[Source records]

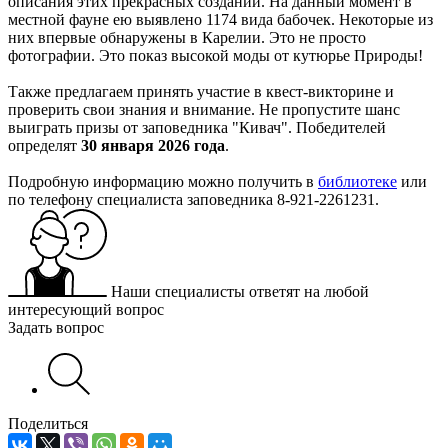
описания этих прекрасных созданий. На данный момент в
местной фауне ею выявлено 1174 вида бабочек. Некоторые из
них впервые обнаружены в Карелии. Это не просто
фотографии. Это показ высокой моды от кутюрье Природы!
Также предлагаем принять участие в квест-викторине и
проверить свои знания и внимание. Не пропустите шанс
выиграть призы от заповедника "Кивач". Победителей
определят
30 января 2026 года
.
Подробную информацию можно получить в
библиотеке
или
по телефону специалиста заповедника 8-921-2261231.
Наши специалисты ответят на любой
интересующий вопрос
Задать вопрос
Поделиться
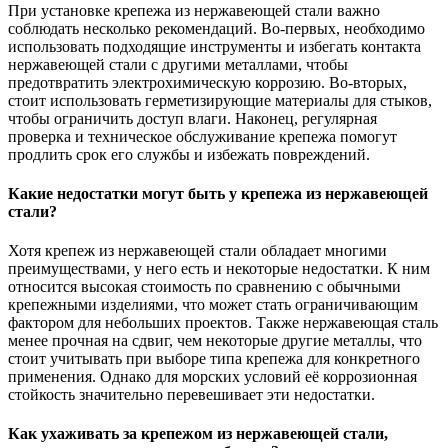
При установке крепежа из нержавеющей стали важно
соблюдать несколько рекомендаций. Во-первых, необходимо
использовать подходящие инструменты и избегать контакта
нержавеющей стали с другими металлами, чтобы
предотвратить электрохимическую коррозию. Во-вторых,
стоит использовать герметизирующие материалы для стыков,
чтобы ограничить доступ влаги. Наконец, регулярная
проверка и техническое обслуживание крепежа помогут
продлить срок его службы и избежать повреждений.
Какие недостатки могут быть у крепежа из нержавеющей
стали?
Хотя крепеж из нержавеющей стали обладает многими
преимуществами, у него есть и некоторые недостатки. К ним
относится высокая стоимость по сравнению с обычными
крепежными изделиями, что может стать ограничивающим
фактором для небольших проектов. Также нержавеющая сталь
менее прочная на сдвиг, чем некоторые другие металлы, что
стоит учитывать при выборе типа крепежа для конкретного
применения. Однако для морских условий её коррозионная
стойкость значительно перевешивает эти недостатки.
Как ухаживать за крепежом из нержавеющей стали,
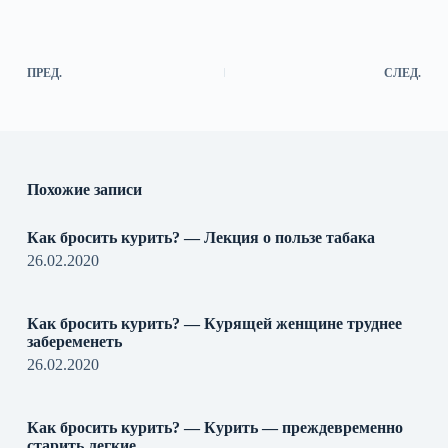
ПРЕД.
СЛЕД.
Похожие записи
Как бросить курить? — Лекция о пользе табака
26.02.2020
Как бросить курить? — Курящей женщине труднее
забеременеть
26.02.2020
Как бросить курить? — Курить — преждевременно
старить легкие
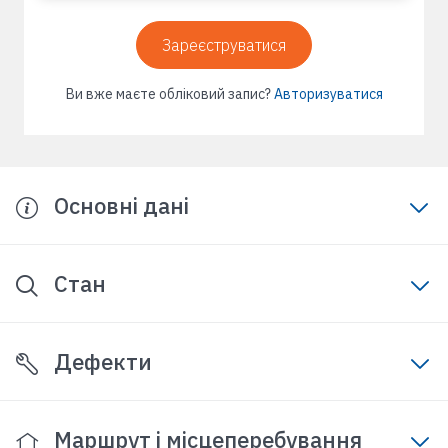
Зареєструватися
Ви вже маєте обліковий запис?
Авторизуватися
Основні дані
Стан
Дефекти
Маршрут і місцеперебування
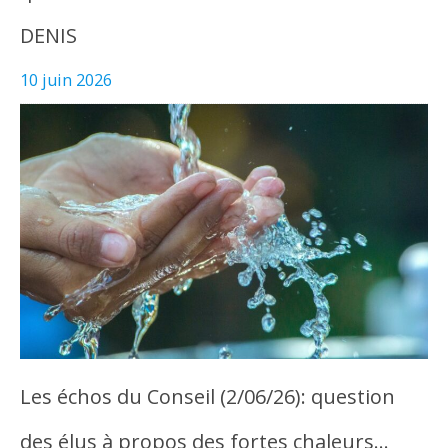
DENIS
10 juin 2026
Les échos du Conseil (2/06/26): question
des élus à propos des fortes chaleurs…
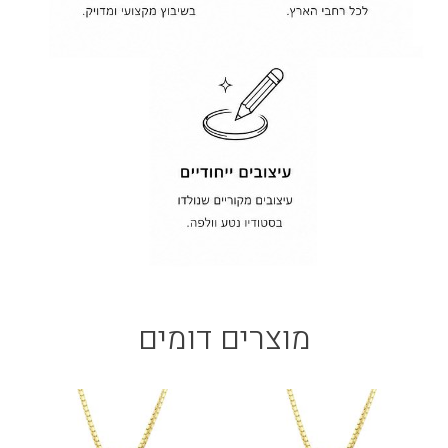
מוצרים דומים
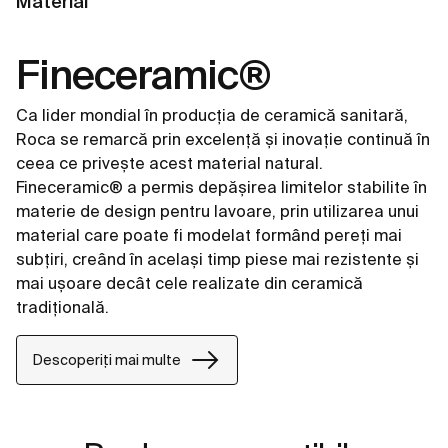
Material
Fineceramic®
Ca lider mondial în producția de ceramică sanitară,
Roca se remarcă prin excelență și inovație continuă în
ceea ce privește acest material natural.
Fineceramic® a permis depășirea limitelor stabilite în
materie de design pentru lavoare, prin utilizarea unui
material care poate fi modelat formând pereți mai
subțiri, creând în același timp piese mai rezistente și
mai ușoare decât cele realizate din ceramică
tradițională.
Descoperiți mai multe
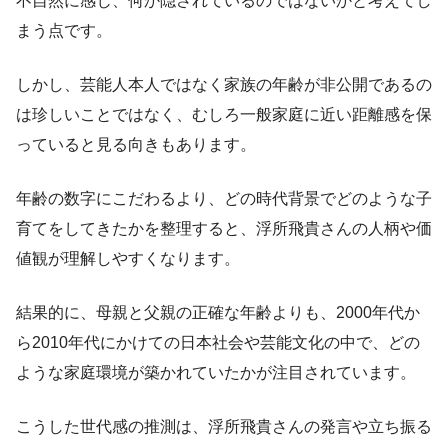
不自然に感じ、何か隠されているのではないかと考えてし
まう点です。
しかし、芸能人本人ではなく家族の年齢が非公開であるの
は珍しいことではなく、むしろ一般家庭に近い距離感を保
っていると見る向きもあります。
年齢の数字にこだわるより、どの時代背景でどのような子
育てをしてきたかを整理すると、浮所飛貴さんの人柄や価
値観が理解しやすくなります。
結果的に、母親と父親の正確な年齢よりも、2000年代か
ら2010年代にかけての日本社会や芸能文化の中で、どの
ような家庭環境が築かれていたかが注目されています。
こうした世代感の推測は、浮所飛貴さんの発言や立ち振る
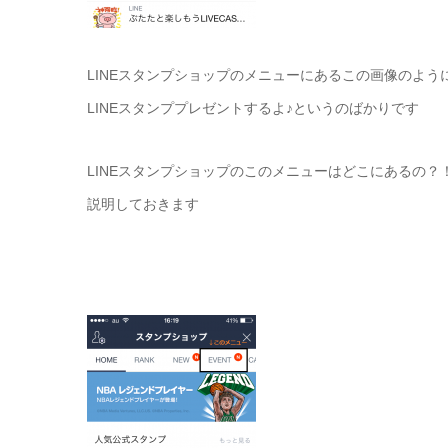
LINEスタンプショップのメニューにあるこの画像のよう
LINEスタンププレゼントするよ♪というのばかりです
LINEスタンプショップのこのメニューはどこにあるの
説明しておきます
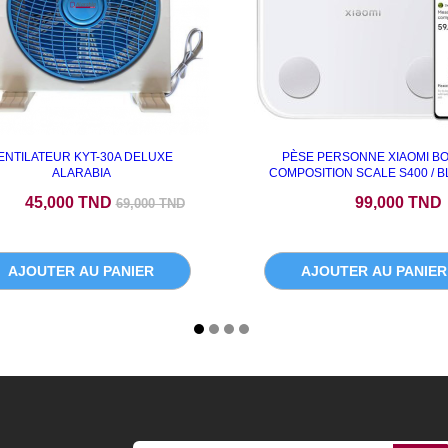
ENTILATEUR KYT-30A DELUXE
PÈSE PERSONNE XIAOMI B
ALARABIA
COMPOSITION SCALE S400 / 
x
Prix de base
Prix
45,000 TND
99,000 TND
69,000 TND
AJOUTER AU PANIER
AJOUTER AU PANIER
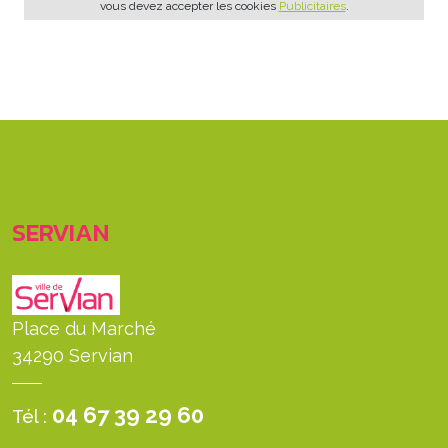
vous devez accepter les cookies
Publicitaires
.
SERVIAN
Place du Marché
34290 Servian
04 67 39 29 60
Tél :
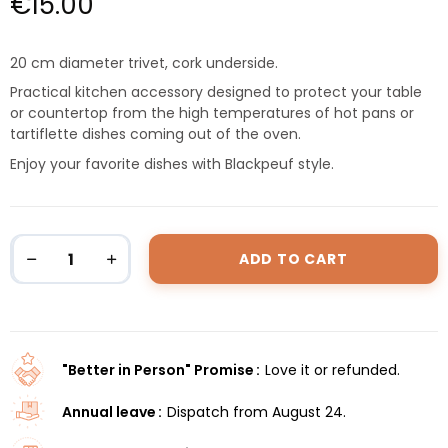
€15.00
20 cm diameter trivet, cork underside.
Practical kitchen accessory designed to protect your table
or countertop from the high temperatures of hot pans or
tartiflette dishes coming out of the oven.
Enjoy your favorite dishes with Blackpeuf style.
ADD TO CART
"Better in Person" Promise
Love it or refunded.
Annual leave
Dispatch from August 24.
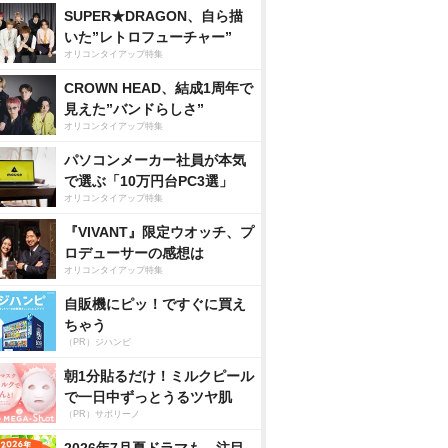
SUPER★DRAGON、自ら描
いた”レトロフューチャー”
オリコンタイアップ特集
CROWN HEAD、結成1周年で
見えた”バンドらしさ”
オリコンタイアップ特集
パソコンメーカー社員が本気
で選ぶ「10万円台PC3選」
オリコンタイアップ特集
『VIVANT』限定ウオッチ、プ
ロデューサーの感想は
オリコンタイアップ特集
自販機にピッ！ですぐに買え
ちゃう
（PR）ジハンピ
朝1分貼るだけ！ミルクピール
で一日中ずっとうるツヤ肌
（PR）サボリーノ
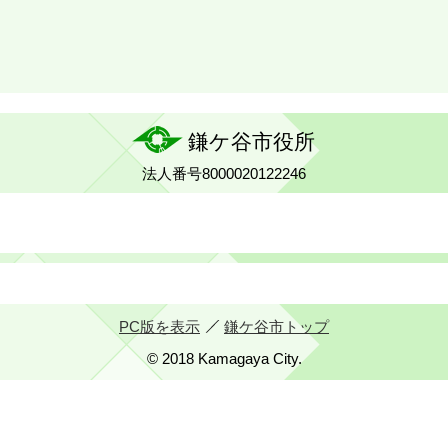
鎌ケ谷市役所
法人番号8000020122246
PC版を表示
鎌ケ谷市トップ
© 2018 Kamagaya City.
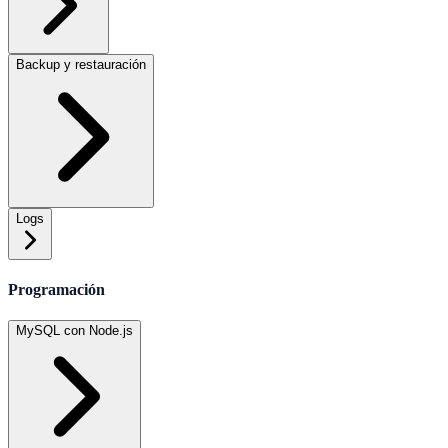
Backup y restauración
Logs
Programación
MySQL con Node.js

Brief |
Each line above with the word "курить" needs to be copied.

Result for this task |
Как бросить курить? — Лекция о пользе табака
Как бросить курить? — Курящей женщине труднее
Как бросить курить? — Курить — преждевременно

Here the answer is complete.